Rendered images with source text:
====

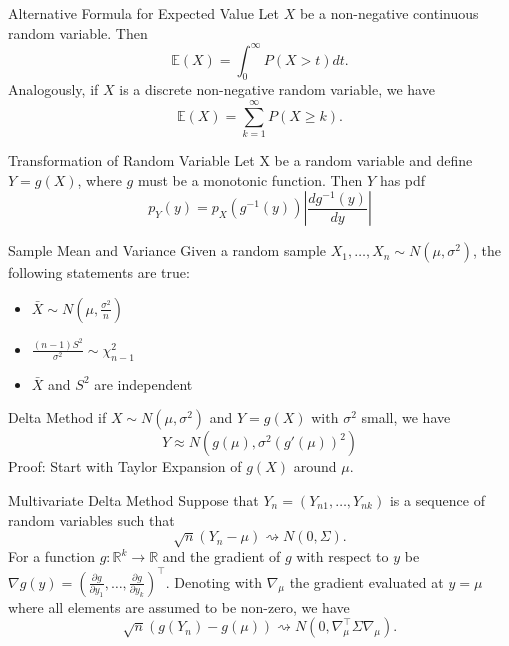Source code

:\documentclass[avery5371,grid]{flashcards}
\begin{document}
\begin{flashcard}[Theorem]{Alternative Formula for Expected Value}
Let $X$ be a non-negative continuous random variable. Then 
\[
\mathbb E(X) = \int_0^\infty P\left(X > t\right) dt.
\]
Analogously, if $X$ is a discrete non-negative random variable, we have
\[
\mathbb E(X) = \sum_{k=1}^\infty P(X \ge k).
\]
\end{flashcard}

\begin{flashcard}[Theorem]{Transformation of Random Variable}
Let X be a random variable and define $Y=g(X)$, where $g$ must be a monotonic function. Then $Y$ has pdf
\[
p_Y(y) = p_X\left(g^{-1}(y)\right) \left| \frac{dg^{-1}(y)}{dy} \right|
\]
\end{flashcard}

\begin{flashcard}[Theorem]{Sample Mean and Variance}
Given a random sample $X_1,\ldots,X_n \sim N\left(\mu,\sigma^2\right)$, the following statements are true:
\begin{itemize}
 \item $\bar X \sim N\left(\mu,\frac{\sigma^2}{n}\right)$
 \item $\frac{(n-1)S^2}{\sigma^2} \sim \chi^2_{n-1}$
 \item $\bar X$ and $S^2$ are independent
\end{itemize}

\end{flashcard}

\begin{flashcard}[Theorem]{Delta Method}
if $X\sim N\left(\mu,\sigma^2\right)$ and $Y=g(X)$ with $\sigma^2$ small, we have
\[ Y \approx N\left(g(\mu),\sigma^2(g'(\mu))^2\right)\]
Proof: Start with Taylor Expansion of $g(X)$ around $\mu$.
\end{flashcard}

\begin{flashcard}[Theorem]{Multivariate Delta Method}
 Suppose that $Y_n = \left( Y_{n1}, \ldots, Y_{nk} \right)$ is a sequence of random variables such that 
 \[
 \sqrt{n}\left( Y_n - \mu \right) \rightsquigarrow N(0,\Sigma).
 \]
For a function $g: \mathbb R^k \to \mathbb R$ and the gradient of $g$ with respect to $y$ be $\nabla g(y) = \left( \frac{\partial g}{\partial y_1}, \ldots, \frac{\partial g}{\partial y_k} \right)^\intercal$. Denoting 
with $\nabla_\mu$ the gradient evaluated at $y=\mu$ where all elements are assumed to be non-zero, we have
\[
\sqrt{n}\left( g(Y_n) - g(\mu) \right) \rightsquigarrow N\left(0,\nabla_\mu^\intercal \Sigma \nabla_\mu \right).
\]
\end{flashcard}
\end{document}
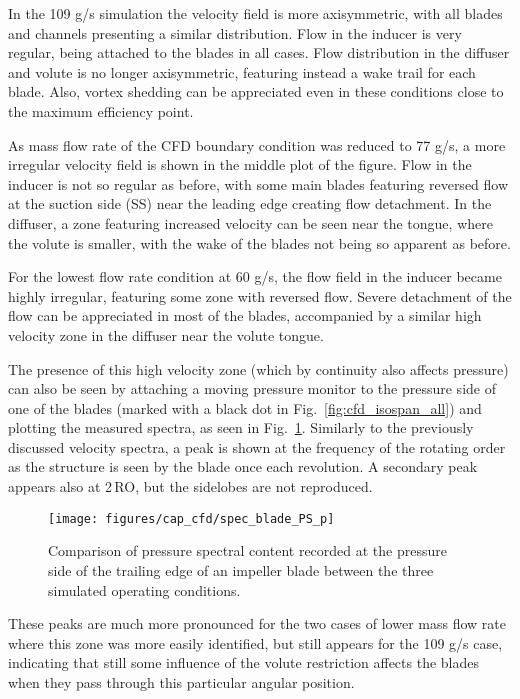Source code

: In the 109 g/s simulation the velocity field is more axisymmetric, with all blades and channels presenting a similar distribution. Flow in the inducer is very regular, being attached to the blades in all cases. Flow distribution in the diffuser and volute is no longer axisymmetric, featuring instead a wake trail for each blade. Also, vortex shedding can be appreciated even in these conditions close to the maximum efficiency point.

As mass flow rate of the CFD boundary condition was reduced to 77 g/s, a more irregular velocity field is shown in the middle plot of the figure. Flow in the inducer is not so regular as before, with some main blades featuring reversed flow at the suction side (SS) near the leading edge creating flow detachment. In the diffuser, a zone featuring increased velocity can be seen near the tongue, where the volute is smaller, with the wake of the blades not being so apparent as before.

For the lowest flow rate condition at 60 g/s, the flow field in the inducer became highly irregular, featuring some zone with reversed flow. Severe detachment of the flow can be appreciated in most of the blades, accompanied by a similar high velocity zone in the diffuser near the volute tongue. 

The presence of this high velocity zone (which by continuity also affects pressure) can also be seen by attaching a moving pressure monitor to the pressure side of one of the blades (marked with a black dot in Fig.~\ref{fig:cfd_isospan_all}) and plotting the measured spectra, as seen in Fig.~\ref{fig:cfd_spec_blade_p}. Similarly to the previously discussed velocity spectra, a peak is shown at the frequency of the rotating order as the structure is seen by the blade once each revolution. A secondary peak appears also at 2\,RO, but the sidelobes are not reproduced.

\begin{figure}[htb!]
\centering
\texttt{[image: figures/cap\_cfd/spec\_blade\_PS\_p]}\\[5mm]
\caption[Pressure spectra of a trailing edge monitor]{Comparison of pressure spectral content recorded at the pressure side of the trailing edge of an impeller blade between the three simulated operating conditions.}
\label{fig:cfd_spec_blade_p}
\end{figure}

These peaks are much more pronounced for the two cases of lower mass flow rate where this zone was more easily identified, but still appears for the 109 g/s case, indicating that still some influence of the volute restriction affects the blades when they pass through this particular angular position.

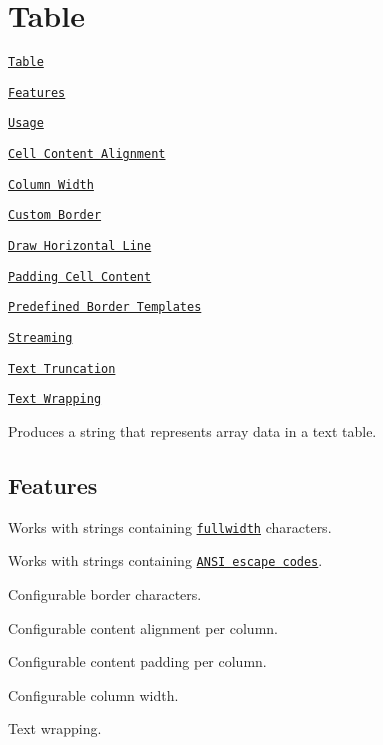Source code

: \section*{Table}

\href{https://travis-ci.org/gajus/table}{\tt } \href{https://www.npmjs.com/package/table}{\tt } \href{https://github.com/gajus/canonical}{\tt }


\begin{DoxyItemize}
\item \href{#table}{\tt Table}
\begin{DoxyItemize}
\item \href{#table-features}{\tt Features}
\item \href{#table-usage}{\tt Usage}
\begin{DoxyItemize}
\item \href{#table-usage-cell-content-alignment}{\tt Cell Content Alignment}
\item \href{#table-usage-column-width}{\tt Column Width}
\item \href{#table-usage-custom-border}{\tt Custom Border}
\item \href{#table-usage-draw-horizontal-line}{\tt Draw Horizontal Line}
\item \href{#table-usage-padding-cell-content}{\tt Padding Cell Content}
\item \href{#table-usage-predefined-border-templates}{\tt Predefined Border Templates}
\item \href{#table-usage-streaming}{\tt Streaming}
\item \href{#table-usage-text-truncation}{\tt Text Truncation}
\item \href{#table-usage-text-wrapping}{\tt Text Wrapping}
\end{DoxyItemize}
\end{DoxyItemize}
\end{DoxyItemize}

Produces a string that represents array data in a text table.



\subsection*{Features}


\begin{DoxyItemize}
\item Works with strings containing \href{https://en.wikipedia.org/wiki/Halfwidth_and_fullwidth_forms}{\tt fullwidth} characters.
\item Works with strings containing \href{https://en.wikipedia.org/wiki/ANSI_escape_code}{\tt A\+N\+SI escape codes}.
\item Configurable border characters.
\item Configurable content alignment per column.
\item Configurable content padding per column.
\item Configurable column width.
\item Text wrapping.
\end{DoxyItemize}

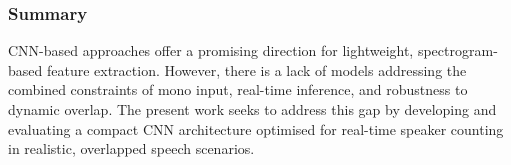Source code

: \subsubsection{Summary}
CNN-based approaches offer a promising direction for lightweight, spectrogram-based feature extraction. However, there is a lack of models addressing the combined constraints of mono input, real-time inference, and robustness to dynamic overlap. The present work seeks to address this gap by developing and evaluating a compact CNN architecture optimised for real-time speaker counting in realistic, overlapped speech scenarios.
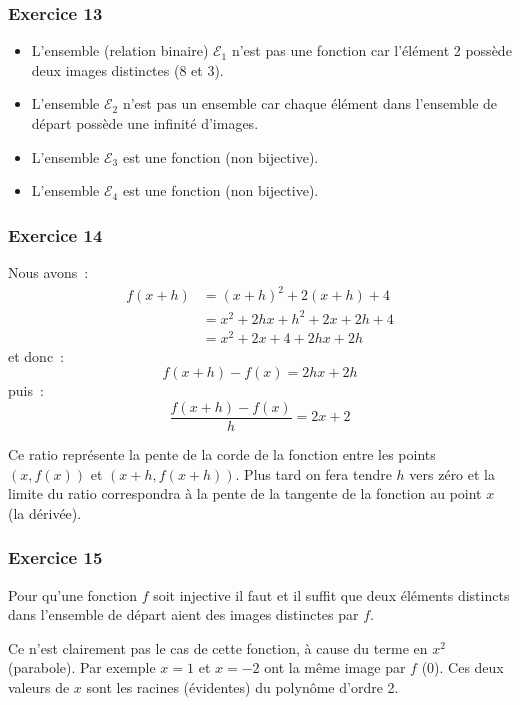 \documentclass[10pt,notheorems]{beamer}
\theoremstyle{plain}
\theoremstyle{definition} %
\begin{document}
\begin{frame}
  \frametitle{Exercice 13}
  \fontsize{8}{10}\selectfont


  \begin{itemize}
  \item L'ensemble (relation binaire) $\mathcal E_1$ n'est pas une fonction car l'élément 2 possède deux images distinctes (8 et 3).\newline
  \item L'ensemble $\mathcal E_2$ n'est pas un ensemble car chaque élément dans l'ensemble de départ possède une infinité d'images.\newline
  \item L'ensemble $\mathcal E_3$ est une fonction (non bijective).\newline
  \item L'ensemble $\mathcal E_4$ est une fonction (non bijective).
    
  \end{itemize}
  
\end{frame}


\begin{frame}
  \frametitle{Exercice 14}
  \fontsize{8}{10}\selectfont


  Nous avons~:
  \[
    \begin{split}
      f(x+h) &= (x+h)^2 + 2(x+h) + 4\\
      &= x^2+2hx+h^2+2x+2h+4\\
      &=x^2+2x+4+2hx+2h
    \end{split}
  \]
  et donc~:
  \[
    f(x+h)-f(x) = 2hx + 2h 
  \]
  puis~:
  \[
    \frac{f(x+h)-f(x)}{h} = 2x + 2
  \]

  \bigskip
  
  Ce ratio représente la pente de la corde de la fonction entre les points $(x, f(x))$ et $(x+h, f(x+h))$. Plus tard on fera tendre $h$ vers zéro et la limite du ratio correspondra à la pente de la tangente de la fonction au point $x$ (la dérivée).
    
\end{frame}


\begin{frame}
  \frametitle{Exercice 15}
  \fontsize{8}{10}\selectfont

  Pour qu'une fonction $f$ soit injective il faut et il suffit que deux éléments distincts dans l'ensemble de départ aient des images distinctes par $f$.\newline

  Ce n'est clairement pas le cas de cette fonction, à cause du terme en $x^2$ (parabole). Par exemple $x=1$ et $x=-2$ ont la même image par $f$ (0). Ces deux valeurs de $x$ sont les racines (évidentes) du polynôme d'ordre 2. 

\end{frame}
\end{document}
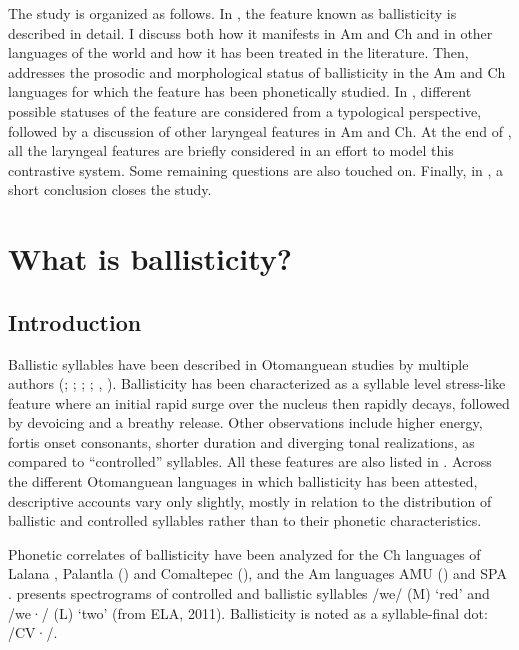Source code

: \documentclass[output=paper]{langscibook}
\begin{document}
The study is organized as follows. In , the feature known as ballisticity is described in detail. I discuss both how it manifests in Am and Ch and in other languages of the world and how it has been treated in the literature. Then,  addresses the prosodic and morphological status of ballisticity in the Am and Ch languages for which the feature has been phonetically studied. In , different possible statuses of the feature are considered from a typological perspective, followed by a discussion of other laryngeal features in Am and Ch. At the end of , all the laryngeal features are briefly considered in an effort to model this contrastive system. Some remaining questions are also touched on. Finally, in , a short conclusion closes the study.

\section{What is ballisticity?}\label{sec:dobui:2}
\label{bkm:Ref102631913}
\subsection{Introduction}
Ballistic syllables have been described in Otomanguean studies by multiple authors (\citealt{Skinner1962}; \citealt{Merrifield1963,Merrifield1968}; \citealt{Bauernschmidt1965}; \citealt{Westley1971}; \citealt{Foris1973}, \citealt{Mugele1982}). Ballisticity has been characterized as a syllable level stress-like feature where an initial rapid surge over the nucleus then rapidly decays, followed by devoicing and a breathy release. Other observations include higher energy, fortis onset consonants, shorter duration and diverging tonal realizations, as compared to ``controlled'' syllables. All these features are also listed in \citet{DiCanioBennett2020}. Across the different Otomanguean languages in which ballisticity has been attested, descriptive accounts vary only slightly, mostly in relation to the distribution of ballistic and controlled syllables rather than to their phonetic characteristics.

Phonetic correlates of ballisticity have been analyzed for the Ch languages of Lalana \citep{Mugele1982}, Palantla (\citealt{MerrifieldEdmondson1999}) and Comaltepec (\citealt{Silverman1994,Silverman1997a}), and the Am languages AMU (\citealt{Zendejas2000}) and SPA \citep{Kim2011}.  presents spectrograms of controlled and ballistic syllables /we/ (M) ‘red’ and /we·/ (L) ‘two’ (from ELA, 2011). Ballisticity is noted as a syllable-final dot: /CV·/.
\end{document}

====

TASK INSTRUCTIONS
Pull out every line in the data above that has the word "right".

ANSWER BOX
\mathbb E(X) = \int_0^\infty P\left(X > t\right) dt.
p_Y(y) = p_X\left(g^{-1}(y)\right) \left| \frac{dg^{-1}(y)}{dy} \right|
Given a random sample $X_1,\ldots,X_n \sim N\left(\mu,\sigma^2\right)$, the following statements are true:
 \item $\bar X \sim N\left(\mu,\frac{\sigma^2}{n}\right)$
if $X\sim N\left(\mu,\sigma^2\right)$ and $Y=g(X)$ with $\sigma^2$ small, we have
\[ Y \approx N\left(g(\mu),\sigma^2(g'(\mu))^2\right)\]
 Suppose that $Y_n = \left( Y_{n1}, \ldots, Y_{nk} \right)$ is a sequence of random variables such that 
 \sqrt{n}\left( Y_n - \mu \right) \rightsquigarrow N(0,\Sigma).
For a function $g: \mathbb R^k \to \mathbb R$ and the gradient of $g$ with respect to $y$ be $\nabla g(y) = \left( \frac{\partial g}{\partial y_1}, \ldots, \frac{\partial g}{\partial y_k} \right)^\intercal$. Denoting 
\sqrt{n}\left( g(Y_n) - g(\mu) \right) \rightsquigarrow N\left(0,\nabla_\mu^\intercal \Sigma \nabla_\mu \right).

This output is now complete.